I invested a lot of time putting together some of my calculators into a financial planner, but I decided to change course. Instead, I have been collaborating with a financial planning software maker to incorporate some of my algorithms into their corporate planning module as they build it out. They share my goal of providing affordable, high-quality planning software for DIY investors and are already running miles ahead of me in that regard. Hopefully, some big news later this year.
Thanks for joining me on The Loonie Doctor this past year, and I hope you’ll learn and grow with me again in the year ahead.








Thank you for everything that you do
Thanks Anthony!
Mark
Mark,
Happy New Year and a big THANK YOU for everything you do for us to educate us about very complex topics. Thanks to your posts I can now say I understand corporate notional accounts, how TRI swaps work and many other complex finance areas in tax planning. It’s too bad you weren’t around 40 years ago when I started my career, so the current generation of medical professionals is really blessed to have someone like you around providing free selfless evidence based advice. I wish you may more years of continued success!
Lyndon
Thanks Lyndon. You’ve read the blog since pretty close to its inception and your questions helped think about different topics. Looking forward to 2026. All the best!
Mark
Happy New Year and Best wishes and Congratulations for a good 2025.
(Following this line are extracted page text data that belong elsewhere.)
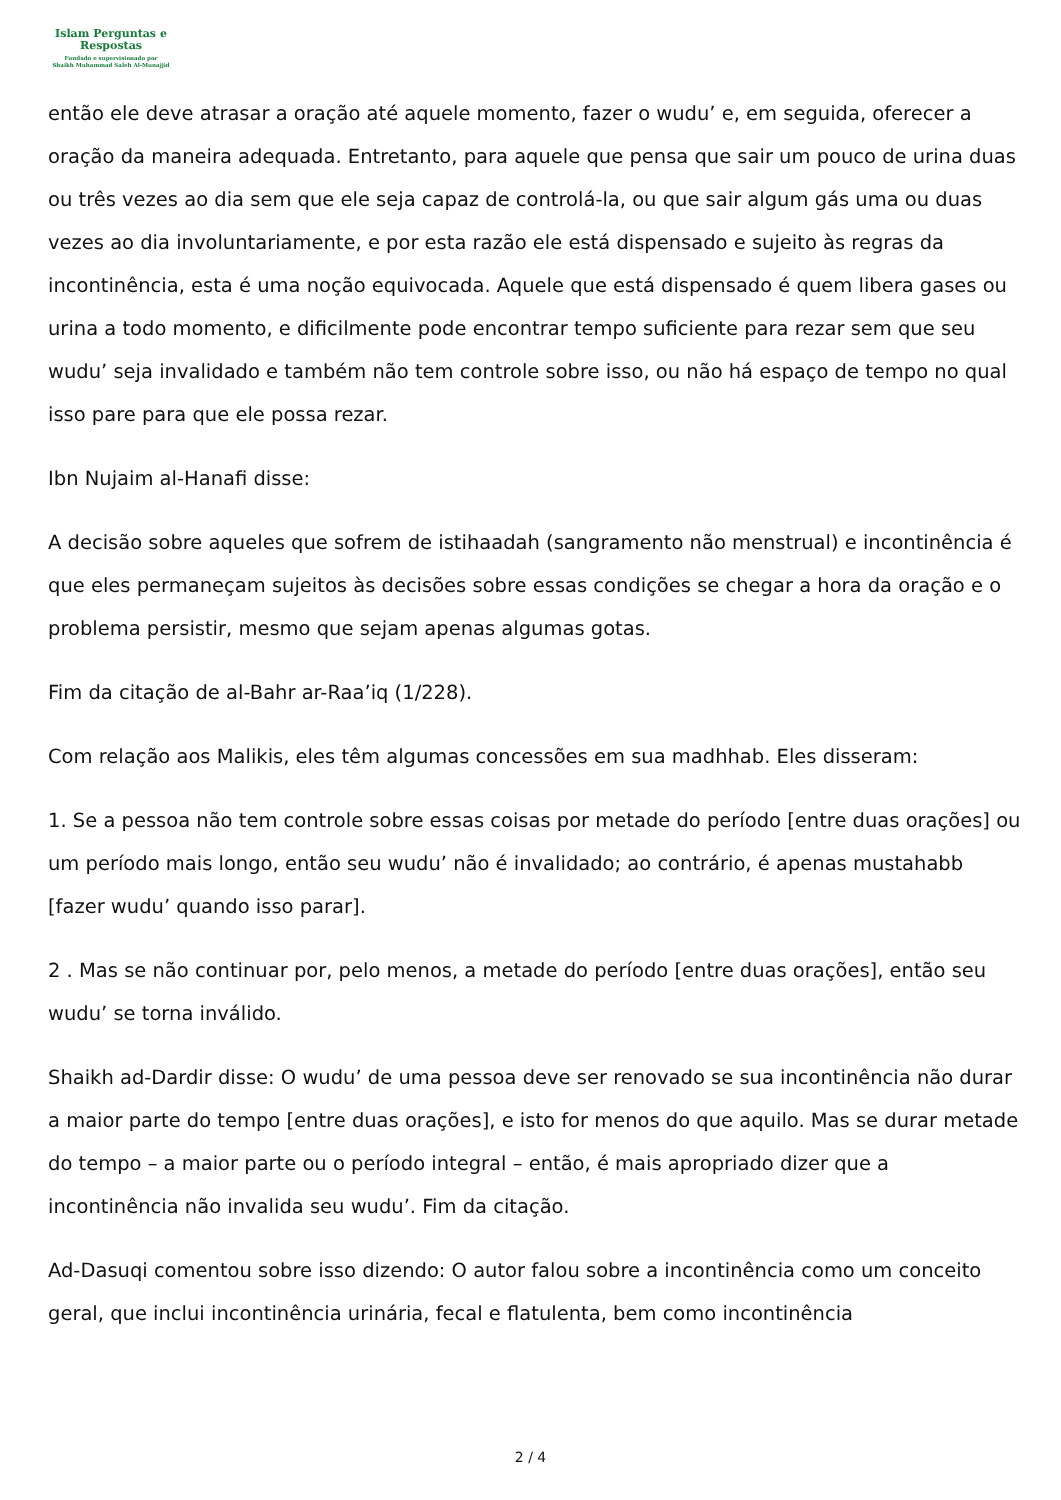Islam Perguntas e
Respostas
Fundado e supervisionado por
Shaikh Muhammad Saleh Al-Munajjid
então ele deve atrasar a oração até aquele momento, fazer o wudu’ e, em seguida, oferecer a oração da maneira adequada. Entretanto, para aquele que pensa que sair um pouco de urina duas ou três vezes ao dia sem que ele seja capaz de controlá-la, ou que sair algum gás uma ou duas vezes ao dia involuntariamente, e por esta razão ele está dispensado e sujeito às regras da incontinência, esta é uma noção equivocada. Aquele que está dispensado é quem libera gases ou urina a todo momento, e dificilmente pode encontrar tempo suficiente para rezar sem que seu wudu’ seja invalidado e também não tem controle sobre isso, ou não há espaço de tempo no qual isso pare para que ele possa rezar.
Ibn Nujaim al-Hanafi disse:
A decisão sobre aqueles que sofrem de istihaadah (sangramento não menstrual) e incontinência é que eles permaneçam sujeitos às decisões sobre essas condições se chegar a hora da oração e o problema persistir, mesmo que sejam apenas algumas gotas.
Fim da citação de al-Bahr ar-Raa’iq (1/228).
Com relação aos Malikis, eles têm algumas concessões em sua madhhab. Eles disseram:
1. Se a pessoa não tem controle sobre essas coisas por metade do período [entre duas orações] ou um período mais longo, então seu wudu’ não é invalidado; ao contrário, é apenas mustahabb [fazer wudu’ quando isso parar].
2 . Mas se não continuar por, pelo menos, a metade do período [entre duas orações], então seu wudu’ se torna inválido.
Shaikh ad-Dardir disse: O wudu’ de uma pessoa deve ser renovado se sua incontinência não durar a maior parte do tempo [entre duas orações], e isto for menos do que aquilo. Mas se durar metade do tempo – a maior parte ou o período integral – então, é mais apropriado dizer que a incontinência não invalida seu wudu’. Fim da citação.
Ad-Dasuqi comentou sobre isso dizendo: O autor falou sobre a incontinência como um conceito geral, que inclui incontinência urinária, fecal e flatulenta, bem como incontinência
2 / 4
Your efforts and hard work to share information and opinion and knowledge is much appreciated.
Thanks May!
Mark
Love your work AND your pups. Hope to meet you someday in real life or online! Massive thanks.
Thanks! They are a lot of fun.
Mark
Happy New Year LD
You have definitely helped me over the last (almost) decade, with getting back on my feet after divorce, improving my financial literacy and now moving towards retirement. There isn’t anything else that I’ve found in the Canadian physician finance space that’s been as helpful.
Thanks again
Thanks Sleepydoc. I am thrilled that I played some role and great to hear of your progress getting back on your feet. I am sure that took some heavy lifting.
Mark
Thanks LD! More incredible content to help us in the gen pop. So appreciated!
Thanks! I will keep adding to it.
Mark
The Loonie Doctor content is second-to-none for Canadian physicians and their families! Congrats on an outstanding 2025, and I’m excited to see your 2026 plans come to fruition!
Cheers – Mike
PS congrats on the new pup, those puppy teeth I tell you….
Thanks Mike. Looking forward to another year of collaborating. Has been great.